In subsequent studies, we will collect more accident cases, not only to improve the standard in terms of quantity, but also to expand the coverage of coal mine types. Secondly, we will also explore more ways to reduce subjective influence, such as further subdividing the state of the impacting factors on the basis of occurrence and non-occurrence. Finally, we will also carry out more interviews and investigations of miners, especially survivors of related accidents, whose feelings and thoughts will greatly improve the accuracy of the research.

5. Conclusions

This study is based on coal mine gas accidents in China in recent decades. First, 100 typical cases were collected, and the HFACS framework was improved through previous studies and case analysis. The improved framework was used to identify the causes of the unsafe acts of miners at four levels: government negligence, organizational influence, prerequisite for unsafe acts, and the unsafe acts of miners and the reliability of the improved HFACS framework was verified by using the rater’s reliability.
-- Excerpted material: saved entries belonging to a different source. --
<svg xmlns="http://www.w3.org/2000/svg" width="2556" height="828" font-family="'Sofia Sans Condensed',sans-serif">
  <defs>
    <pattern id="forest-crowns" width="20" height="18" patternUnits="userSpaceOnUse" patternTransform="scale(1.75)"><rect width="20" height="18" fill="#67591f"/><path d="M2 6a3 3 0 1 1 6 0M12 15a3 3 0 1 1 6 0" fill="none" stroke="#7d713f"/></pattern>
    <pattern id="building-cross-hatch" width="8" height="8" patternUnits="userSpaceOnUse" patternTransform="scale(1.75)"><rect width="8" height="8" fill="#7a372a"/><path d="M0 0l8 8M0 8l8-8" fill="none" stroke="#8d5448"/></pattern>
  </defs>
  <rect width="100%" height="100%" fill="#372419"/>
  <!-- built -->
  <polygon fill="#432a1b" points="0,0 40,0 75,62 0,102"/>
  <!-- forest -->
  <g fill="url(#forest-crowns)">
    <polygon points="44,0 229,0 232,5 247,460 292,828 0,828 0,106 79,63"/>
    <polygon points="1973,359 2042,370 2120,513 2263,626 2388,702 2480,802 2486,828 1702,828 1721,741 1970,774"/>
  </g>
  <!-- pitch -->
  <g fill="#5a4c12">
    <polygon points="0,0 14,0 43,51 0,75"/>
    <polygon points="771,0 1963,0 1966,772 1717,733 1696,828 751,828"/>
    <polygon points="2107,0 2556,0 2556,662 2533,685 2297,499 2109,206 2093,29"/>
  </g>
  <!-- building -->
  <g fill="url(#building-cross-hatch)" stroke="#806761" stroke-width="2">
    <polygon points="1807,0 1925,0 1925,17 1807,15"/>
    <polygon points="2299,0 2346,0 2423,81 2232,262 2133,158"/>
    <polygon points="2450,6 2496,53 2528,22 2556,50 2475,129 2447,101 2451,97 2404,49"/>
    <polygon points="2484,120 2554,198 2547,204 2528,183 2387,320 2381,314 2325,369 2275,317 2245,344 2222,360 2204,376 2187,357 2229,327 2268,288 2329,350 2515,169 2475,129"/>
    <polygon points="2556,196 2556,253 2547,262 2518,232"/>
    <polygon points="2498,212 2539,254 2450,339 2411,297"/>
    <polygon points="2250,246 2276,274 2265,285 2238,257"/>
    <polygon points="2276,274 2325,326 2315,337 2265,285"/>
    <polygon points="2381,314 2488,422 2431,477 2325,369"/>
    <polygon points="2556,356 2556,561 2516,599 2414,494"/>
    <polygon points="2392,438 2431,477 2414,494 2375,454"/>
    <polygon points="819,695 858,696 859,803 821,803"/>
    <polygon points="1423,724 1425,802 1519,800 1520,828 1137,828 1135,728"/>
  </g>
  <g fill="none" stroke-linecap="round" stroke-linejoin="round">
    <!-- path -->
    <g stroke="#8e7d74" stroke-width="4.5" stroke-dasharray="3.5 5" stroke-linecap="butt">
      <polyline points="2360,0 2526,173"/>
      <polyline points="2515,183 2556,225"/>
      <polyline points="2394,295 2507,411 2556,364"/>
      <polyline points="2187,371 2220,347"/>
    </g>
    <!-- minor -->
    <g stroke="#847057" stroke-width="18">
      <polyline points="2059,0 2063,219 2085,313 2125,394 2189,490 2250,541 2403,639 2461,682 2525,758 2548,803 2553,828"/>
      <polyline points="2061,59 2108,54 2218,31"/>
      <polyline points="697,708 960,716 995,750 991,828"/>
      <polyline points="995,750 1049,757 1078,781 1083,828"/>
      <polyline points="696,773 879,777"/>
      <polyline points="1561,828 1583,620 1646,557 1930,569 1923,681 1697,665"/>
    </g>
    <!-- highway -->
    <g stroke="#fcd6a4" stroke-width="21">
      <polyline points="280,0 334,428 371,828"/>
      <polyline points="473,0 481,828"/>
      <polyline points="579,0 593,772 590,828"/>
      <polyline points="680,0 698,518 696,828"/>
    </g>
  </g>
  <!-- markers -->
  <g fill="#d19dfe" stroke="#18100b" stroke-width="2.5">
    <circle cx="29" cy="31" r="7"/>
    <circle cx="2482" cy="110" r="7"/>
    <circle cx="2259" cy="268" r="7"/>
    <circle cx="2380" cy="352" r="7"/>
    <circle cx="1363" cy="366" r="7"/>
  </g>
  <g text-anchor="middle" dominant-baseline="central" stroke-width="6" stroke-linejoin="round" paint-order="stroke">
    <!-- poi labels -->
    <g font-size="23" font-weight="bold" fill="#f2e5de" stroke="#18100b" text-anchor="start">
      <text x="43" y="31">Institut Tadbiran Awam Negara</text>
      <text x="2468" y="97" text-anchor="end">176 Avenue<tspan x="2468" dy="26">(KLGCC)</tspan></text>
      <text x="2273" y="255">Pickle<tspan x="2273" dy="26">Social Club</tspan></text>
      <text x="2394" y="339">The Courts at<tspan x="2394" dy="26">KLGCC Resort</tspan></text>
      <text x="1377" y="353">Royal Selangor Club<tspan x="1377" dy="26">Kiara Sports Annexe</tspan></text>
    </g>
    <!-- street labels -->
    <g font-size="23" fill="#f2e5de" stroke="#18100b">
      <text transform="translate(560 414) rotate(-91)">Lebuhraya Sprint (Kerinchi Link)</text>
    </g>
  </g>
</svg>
The reliability of the impacting factor system is indirectly explained. Then, experts were invited to use the ISM method to construct the impacting factors hierarchy, and the correlation between the impacting factors at different levels was corrected by combining the quantitative analysis methods of the chi-square test and odds ratio analysis, and the BN structure was established. Finally, the conditional probability of each node is calculated according to the statistical frequency of the root node, and the Bayesian network diagram is drawn by GeNIe software (developed by the decision systems laboratory at the University of Pittsburgh, version 2.3 of GeNIe). The analysis structure showed that the probability of miners’ errors and miners’ violations was 20% and 52%, respectively. The main induced path of miners’ errors is government‘s safety supervision is inadequate → organizational security management confusion → managers violate laws and regulations and illegal command → the miners’ errors. The main induced path of miners’ violations is government’s safety supervision is inadequate → managers violate laws and regulations and illegal command → the miners’ violations. The operating environment is the highest sensitive point of miners’ errors, and the government’s insufficient crackdown on illegal activities is the highest sensitive point of miners’ violations. Therefore, the government should strengthen supervision and protect the safety of miners.

The study can not only provide reference for the framework establishment and analysis process of the probabilistic study of coal mine gas explosion accidents, but also can be used for the investigation and analysis of gas explosion accidents, which is of great significance for the safety of coal mine production.